→ **TASK STATEMENT**
All lines from the opening of the material up to and including the line with "Things to remember" should be transcribed exactly, pictures excepted.
::::::::::
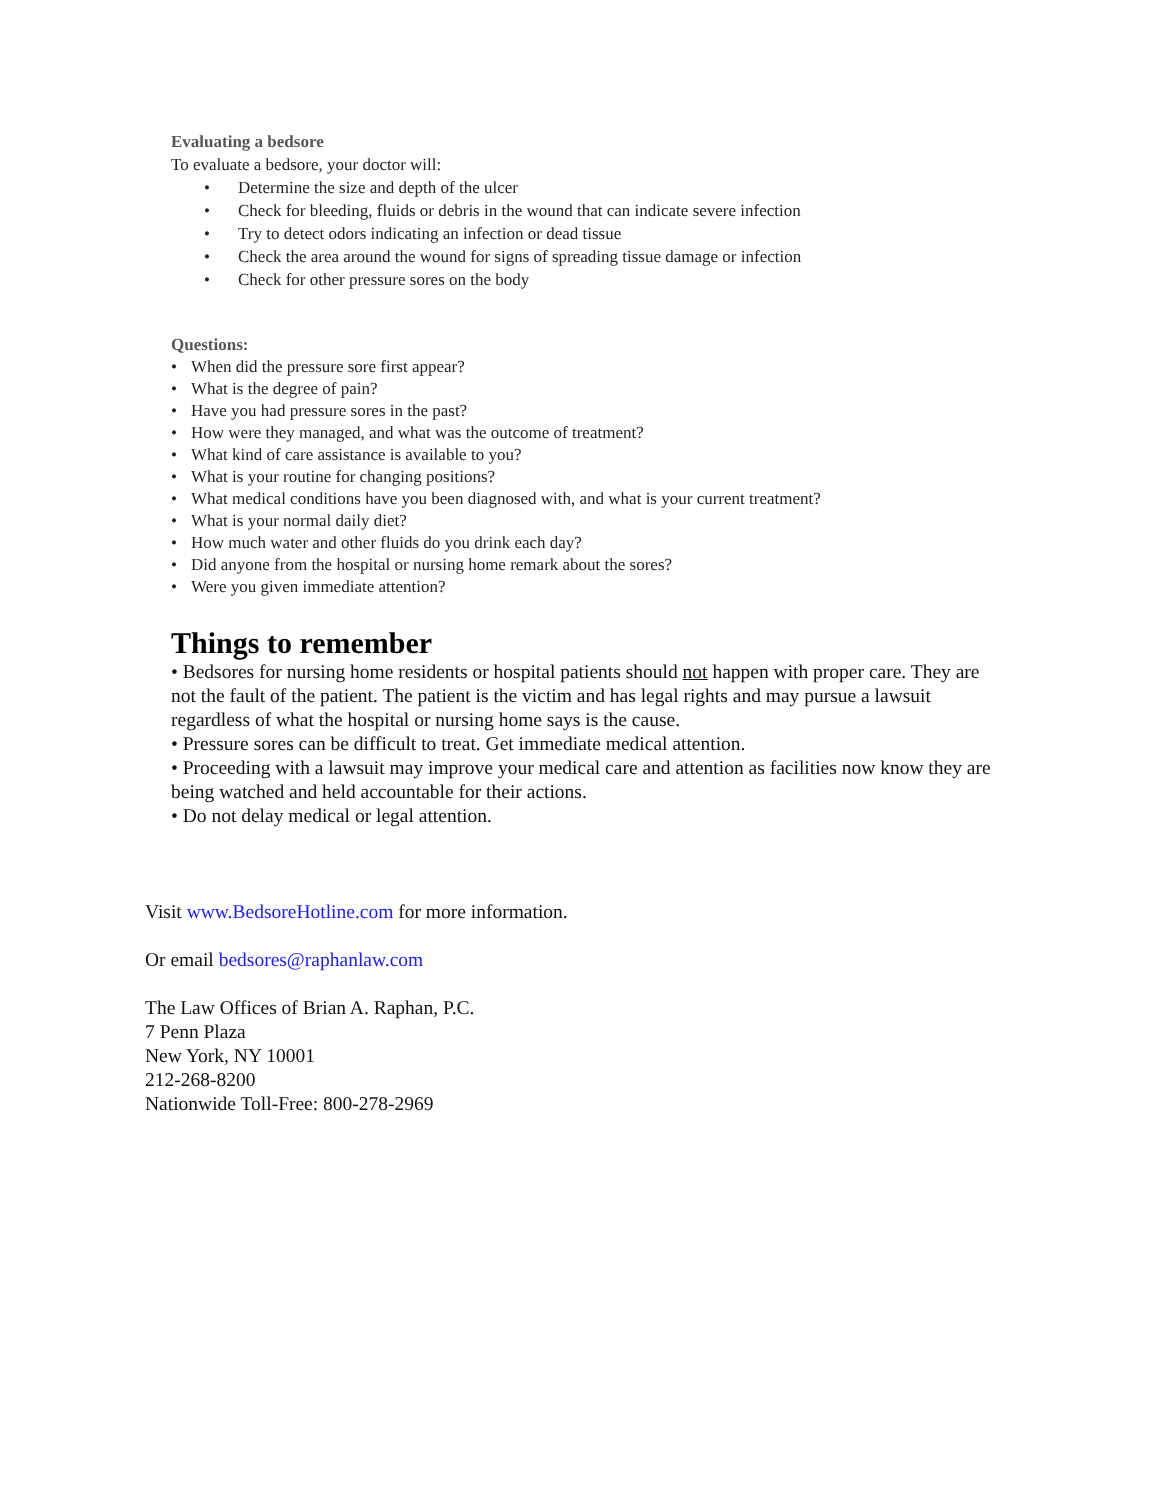Evaluating a bedsore
To evaluate a bedsore, your doctor will:
• Determine the size and depth of the ulcer
• Check for bleeding, fluids or debris in the wound that can indicate severe infection
• Try to detect odors indicating an infection or dead tissue
• Check the area around the wound for signs of spreading tissue damage or infection
• Check for other pressure sores on the body
Questions:
• When did the pressure sore first appear?
• What is the degree of pain?
• Have you had pressure sores in the past?
• How were they managed, and what was the outcome of treatment?
• What kind of care assistance is available to you?
• What is your routine for changing positions?
• What medical conditions have you been diagnosed with, and what is your current treatment?
• What is your normal daily diet?
• How much water and other fluids do you drink each day?
• Did anyone from the hospital or nursing home remark about the sores?
• Were you given immediate attention?
Things to remember
• Bedsores for nursing home residents or hospital patients should not happen with proper care. They are not the fault of the patient. The patient is the victim and has legal rights and may pursue a lawsuit regardless of what the hospital or nursing home says is the cause.
• Pressure sores can be difficult to treat. Get immediate medical attention.
• Proceeding with a lawsuit may improve your medical care and attention as facilities now know they are being watched and held accountable for their actions.
• Do not delay medical or legal attention.
Visit www.BedsoreHotline.com for more information.
Or email bedsores@raphanlaw.com
The Law Offices of Brian A. Raphan, P.C.
7 Penn Plaza
New York, NY 10001
212-268-8200
Nationwide Toll-Free: 800-278-2969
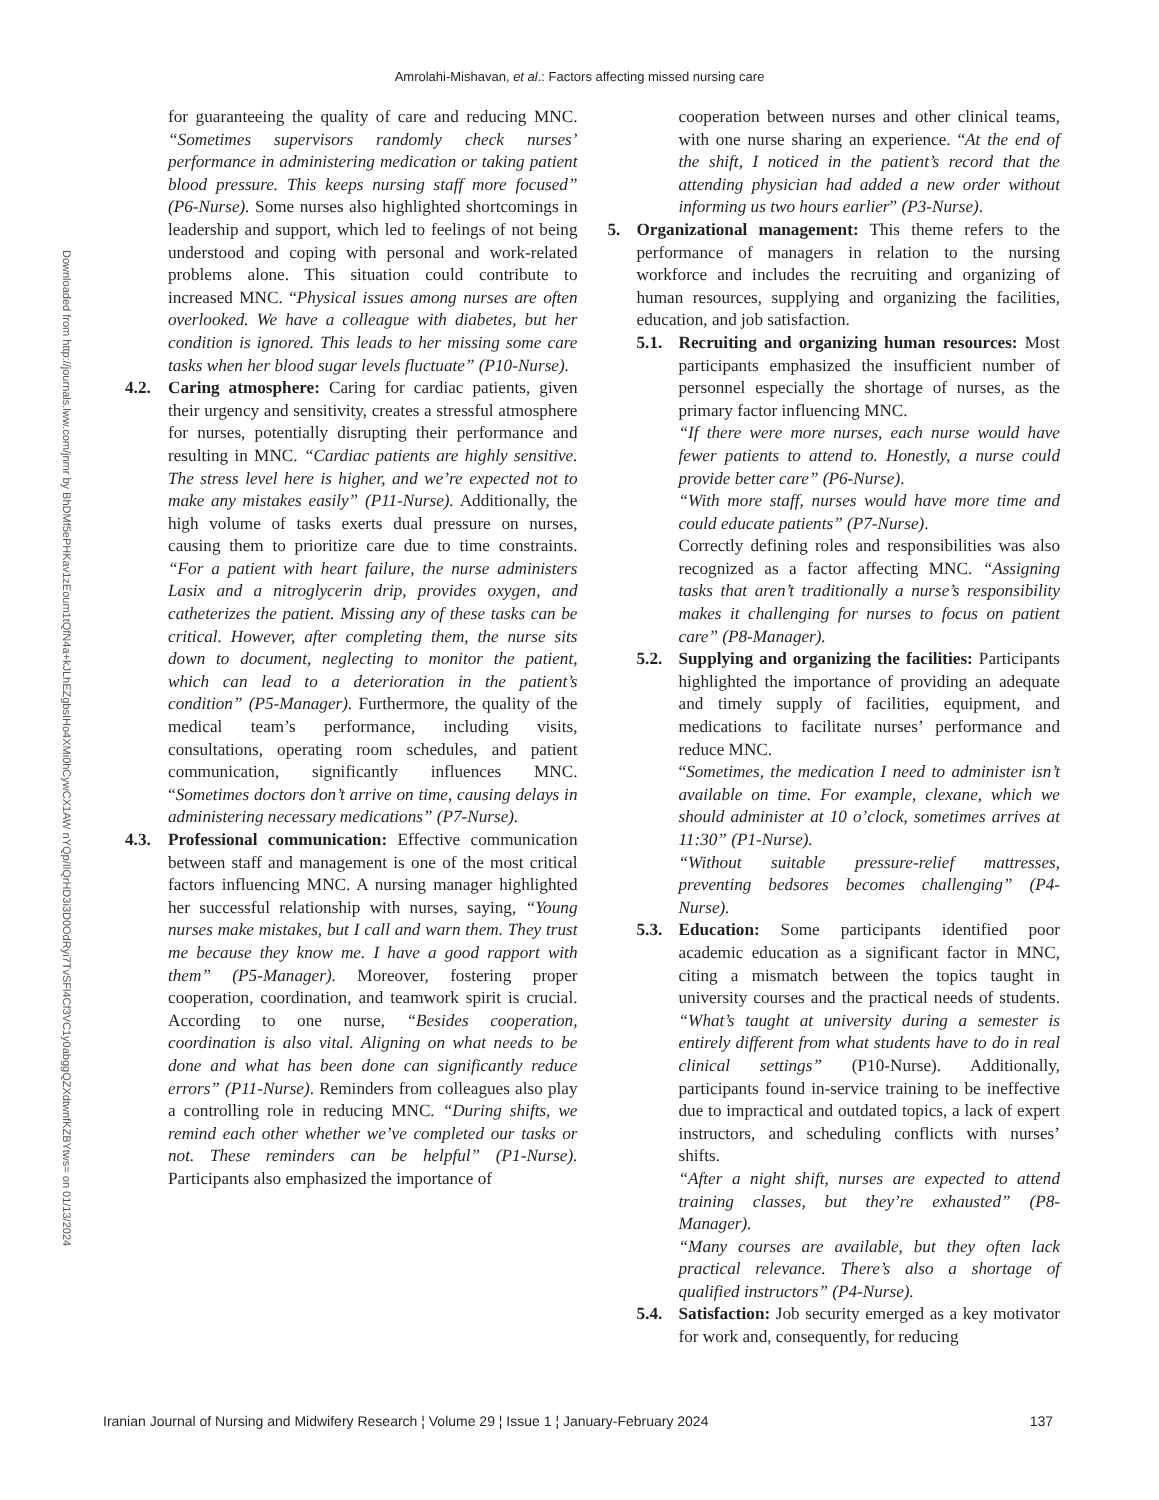Amrolahi-Mishavan, et al.: Factors affecting missed nursing care
Downloaded from http://journals.lww.com/jnmr by BhDMf5ePHKav1zEoum1tQfN4a+kJLhEZgbsIHo4XMi0hCywCX1AW nYQp/IlQrHD3i3D0OdRyi7TvSFl4Cf3VC1y0abggQZXdtwnfKZBYtws= on 01/13/2024
for guaranteeing the quality of care and reducing MNC. “Sometimes supervisors randomly check nurses’ performance in administering medication or taking patient blood pressure. This keeps nursing staff more focused” (P6-Nurse). Some nurses also highlighted shortcomings in leadership and support, which led to feelings of not being understood and coping with personal and work-related problems alone. This situation could contribute to increased MNC. “Physical issues among nurses are often overlooked. We have a colleague with diabetes, but her condition is ignored. This leads to her missing some care tasks when her blood sugar levels fluctuate” (P10-Nurse).
4.2. Caring atmosphere: Caring for cardiac patients, given their urgency and sensitivity, creates a stressful atmosphere for nurses, potentially disrupting their performance and resulting in MNC. “Cardiac patients are highly sensitive. The stress level here is higher, and we’re expected not to make any mistakes easily” (P11-Nurse). Additionally, the high volume of tasks exerts dual pressure on nurses, causing them to prioritize care due to time constraints. “For a patient with heart failure, the nurse administers Lasix and a nitroglycerin drip, provides oxygen, and catheterizes the patient. Missing any of these tasks can be critical. However, after completing them, the nurse sits down to document, neglecting to monitor the patient, which can lead to a deterioration in the patient’s condition” (P5-Manager). Furthermore, the quality of the medical team’s performance, including visits, consultations, operating room schedules, and patient communication, significantly influences MNC. “Sometimes doctors don’t arrive on time, causing delays in administering necessary medications” (P7-Nurse).
4.3. Professional communication: Effective communication between staff and management is one of the most critical factors influencing MNC. A nursing manager highlighted her successful relationship with nurses, saying, “Young nurses make mistakes, but I call and warn them. They trust me because they know me. I have a good rapport with them” (P5-Manager). Moreover, fostering proper cooperation, coordination, and teamwork spirit is crucial. According to one nurse, “Besides cooperation, coordination is also vital. Aligning on what needs to be done and what has been done can significantly reduce errors” (P11-Nurse). Reminders from colleagues also play a controlling role in reducing MNC. “During shifts, we remind each other whether we’ve completed our tasks or not. These reminders can be helpful” (P1-Nurse). Participants also emphasized the importance of
cooperation between nurses and other clinical teams, with one nurse sharing an experience. “At the end of the shift, I noticed in the patient’s record that the attending physician had added a new order without informing us two hours earlier” (P3-Nurse).
5. Organizational management: This theme refers to the performance of managers in relation to the nursing workforce and includes the recruiting and organizing of human resources, supplying and organizing the facilities, education, and job satisfaction.
5.1. Recruiting and organizing human resources: Most participants emphasized the insufficient number of personnel especially the shortage of nurses, as the primary factor influencing MNC.
“If there were more nurses, each nurse would have fewer patients to attend to. Honestly, a nurse could provide better care” (P6-Nurse).
“With more staff, nurses would have more time and could educate patients” (P7-Nurse).
Correctly defining roles and responsibilities was also recognized as a factor affecting MNC. “Assigning tasks that aren’t traditionally a nurse’s responsibility makes it challenging for nurses to focus on patient care” (P8-Manager).
5.2. Supplying and organizing the facilities: Participants highlighted the importance of providing an adequate and timely supply of facilities, equipment, and medications to facilitate nurses’ performance and reduce MNC.
“Sometimes, the medication I need to administer isn’t available on time. For example, clexane, which we should administer at 10 o’clock, sometimes arrives at 11:30” (P1-Nurse).
“Without suitable pressure-relief mattresses, preventing bedsores becomes challenging” (P4-Nurse).
5.3. Education: Some participants identified poor academic education as a significant factor in MNC, citing a mismatch between the topics taught in university courses and the practical needs of students. “What’s taught at university during a semester is entirely different from what students have to do in real clinical settings” (P10-Nurse). Additionally, participants found in-service training to be ineffective due to impractical and outdated topics, a lack of expert instructors, and scheduling conflicts with nurses’ shifts.
“After a night shift, nurses are expected to attend training classes, but they’re exhausted” (P8-Manager).
“Many courses are available, but they often lack practical relevance. There’s also a shortage of qualified instructors” (P4-Nurse).
5.4. Satisfaction: Job security emerged as a key motivator for work and, consequently, for reducing
Iranian Journal of Nursing and Midwifery Research ¦ Volume 29 ¦ Issue 1 ¦ January-February 2024 137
::::::::::
→ **ANSWER FOR THE TASK**
Evaluating a bedsore
To evaluate a bedsore, your doctor will:
• Determine the size and depth of the ulcer
• Check for bleeding, fluids or debris in the wound that can indicate severe infection
• Try to detect odors indicating an infection or dead tissue
• Check the area around the wound for signs of spreading tissue damage or infection
• Check for other pressure sores on the body
Questions:
• When did the pressure sore first appear?
• What is the degree of pain?
• Have you had pressure sores in the past?
• How were they managed, and what was the outcome of treatment?
• What kind of care assistance is available to you?
• What is your routine for changing positions?
• What medical conditions have you been diagnosed with, and what is your current treatment?
• What is your normal daily diet?
• How much water and other fluids do you drink each day?
• Did anyone from the hospital or nursing home remark about the sores?
• Were you given immediate attention?
Things to remember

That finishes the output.